======== INPUT RECORDS ========
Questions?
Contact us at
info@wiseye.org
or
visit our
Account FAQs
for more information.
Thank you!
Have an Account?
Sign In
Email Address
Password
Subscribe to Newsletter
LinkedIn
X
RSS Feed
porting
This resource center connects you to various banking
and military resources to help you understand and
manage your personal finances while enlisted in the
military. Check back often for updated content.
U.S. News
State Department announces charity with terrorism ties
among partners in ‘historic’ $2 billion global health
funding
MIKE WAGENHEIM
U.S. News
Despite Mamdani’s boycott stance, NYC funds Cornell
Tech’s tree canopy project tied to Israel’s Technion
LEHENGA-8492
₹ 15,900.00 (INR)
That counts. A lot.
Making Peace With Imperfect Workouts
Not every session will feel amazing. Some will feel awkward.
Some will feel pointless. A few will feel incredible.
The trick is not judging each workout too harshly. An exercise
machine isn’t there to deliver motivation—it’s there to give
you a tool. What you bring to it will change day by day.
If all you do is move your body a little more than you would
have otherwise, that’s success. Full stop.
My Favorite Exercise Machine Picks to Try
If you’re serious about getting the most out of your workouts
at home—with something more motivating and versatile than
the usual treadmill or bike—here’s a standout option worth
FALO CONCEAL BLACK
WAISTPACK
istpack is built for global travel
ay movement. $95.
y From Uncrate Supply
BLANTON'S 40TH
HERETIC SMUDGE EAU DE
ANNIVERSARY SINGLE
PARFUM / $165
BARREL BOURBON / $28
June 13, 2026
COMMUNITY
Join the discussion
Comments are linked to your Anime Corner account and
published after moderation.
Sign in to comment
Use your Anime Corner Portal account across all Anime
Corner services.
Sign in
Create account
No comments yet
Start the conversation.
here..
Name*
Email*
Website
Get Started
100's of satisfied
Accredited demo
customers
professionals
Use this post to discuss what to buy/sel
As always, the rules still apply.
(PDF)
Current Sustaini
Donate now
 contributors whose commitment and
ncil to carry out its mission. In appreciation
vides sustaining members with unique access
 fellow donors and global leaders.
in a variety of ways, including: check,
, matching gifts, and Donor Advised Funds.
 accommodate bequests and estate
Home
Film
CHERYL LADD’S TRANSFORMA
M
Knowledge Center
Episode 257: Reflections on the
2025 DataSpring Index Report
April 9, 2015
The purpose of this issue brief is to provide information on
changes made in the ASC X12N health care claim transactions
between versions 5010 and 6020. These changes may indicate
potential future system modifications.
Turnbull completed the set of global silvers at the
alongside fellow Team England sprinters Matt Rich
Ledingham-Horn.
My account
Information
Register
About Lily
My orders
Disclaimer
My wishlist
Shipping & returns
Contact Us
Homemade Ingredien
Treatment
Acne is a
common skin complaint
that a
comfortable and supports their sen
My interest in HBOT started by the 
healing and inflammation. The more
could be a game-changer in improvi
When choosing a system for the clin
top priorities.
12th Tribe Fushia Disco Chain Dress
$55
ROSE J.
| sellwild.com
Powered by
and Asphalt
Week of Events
========
### PROBLEM STATEMENT
Reproduce every line of the records above, substituting "Bulletin" for "Newsletter" and leaving everything else unchanged.

### REPLY
Questions?
Contact us at
info@wiseye.org
or
visit our
Account FAQs
for more information.
Thank you!
Have an Account?
Sign In
Email Address
Password
Subscribe to Bulletin
LinkedIn
X
RSS Feed
porting
This resource center connects you to various banking
and military resources to help you understand and
manage your personal finances while enlisted in the
military. Check back often for updated content.
U.S. News
State Department announces charity with terrorism ties
among partners in ‘historic’ $2 billion global health
funding
MIKE WAGENHEIM
U.S. News
Despite Mamdani’s boycott stance, NYC funds Cornell
Tech’s tree canopy project tied to Israel’s Technion
LEHENGA-8492
₹ 15,900.00 (INR)
That counts. A lot.
Making Peace With Imperfect Workouts
Not every session will feel amazing. Some will feel awkward.
Some will feel pointless. A few will feel incredible.
The trick is not judging each workout too harshly. An exercise
machine isn’t there to deliver motivation—it’s there to give
you a tool. What you bring to it will change day by day.
If all you do is move your body a little more than you would
have otherwise, that’s success. Full stop.
My Favorite Exercise Machine Picks to Try
If you’re serious about getting the most out of your workouts
at home—with something more motivating and versatile than
the usual treadmill or bike—here’s a standout option worth
FALO CONCEAL BLACK
WAISTPACK
istpack is built for global travel
ay movement. $95.
y From Uncrate Supply
BLANTON'S 40TH
HERETIC SMUDGE EAU DE
ANNIVERSARY SINGLE
PARFUM / $165
BARREL BOURBON / $28
June 13, 2026
COMMUNITY
Join the discussion
Comments are linked to your Anime Corner account and
published after moderation.
Sign in to comment
Use your Anime Corner Portal account across all Anime
Corner services.
Sign in
Create account
No comments yet
Start the conversation.
here..
Name*
Email*
Website
Get Started
100's of satisfied
Accredited demo
customers
professionals
Use this post to discuss what to buy/sel
As always, the rules still apply.
(PDF)
Current Sustaini
Donate now
 contributors whose commitment and
ncil to carry out its mission. In appreciation
vides sustaining members with unique access
 fellow donors and global leaders.
in a variety of ways, including: check,
, matching gifts, and Donor Advised Funds.
 accommodate bequests and estate
Home
Film
CHERYL LADD’S TRANSFORMA
M
Knowledge Center
Episode 257: Reflections on the
2025 DataSpring Index Report
April 9, 2015
The purpose of this issue brief is to provide information on
changes made in the ASC X12N health care claim transactions
between versions 5010 and 6020. These changes may indicate
potential future system modifications.
Turnbull completed the set of global silvers at the
alongside fellow Team England sprinters Matt Rich
Ledingham-Horn.
My account
Information
Register
About Lily
My orders
Disclaimer
My wishlist
Shipping & returns
Contact Us
Homemade Ingredien
Treatment
Acne is a
common skin complaint
that a
comfortable and supports their sen
My interest in HBOT started by the 
healing and inflammation. The more
could be a game-changer in improvi
When choosing a system for the clin
top priorities.
12th Tribe Fushia Disco Chain Dress
$55
ROSE J.
| sellwild.com
Powered by
and Asphalt
Week of Events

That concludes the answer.